Task to complete: Rewrite the source text in the entries below, replacing "主なツール" with "代表的なツール" and keeping everything else the same. Leave the pictures out of your output.

========================

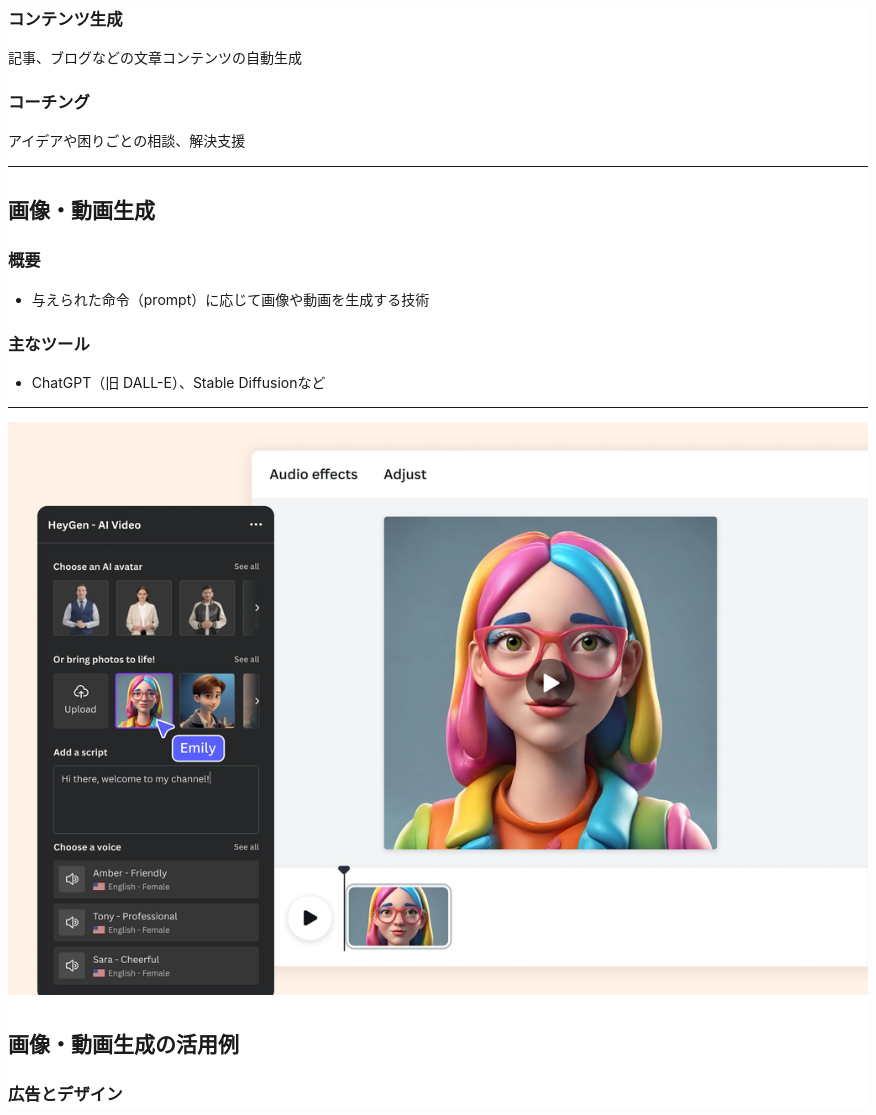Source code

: ### コンテンツ生成
記事、ブログなどの文章コンテンツの自動生成

### コーチング
アイデアや困りごとの相談、解決支援

---
## 画像・動画生成
### 概要
- 与えられた命令（prompt）に応じて画像や動画を生成する技術

### 主なツール
- ChatGPT（旧 DALL-E）、Stable Diffusionなど

---
![bg right:40% 100%](./images/canva.png)
## 画像・動画生成の活用例
### 広告とデザイン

========================

Answer for this exercise:
Source code

: ### コンテンツ生成
記事、ブログなどの文章コンテンツの自動生成

### コーチング
アイデアや困りごとの相談、解決支援

---
## 画像・動画生成
### 概要
- 与えられた命令（prompt）に応じて画像や動画を生成する技術

### 代表的なツール
- ChatGPT（旧 DALL-E）、Stable Diffusionなど

---
![bg right:40% 100%](./images/canva.png)
## 画像・動画生成の活用例
### 広告とデザイン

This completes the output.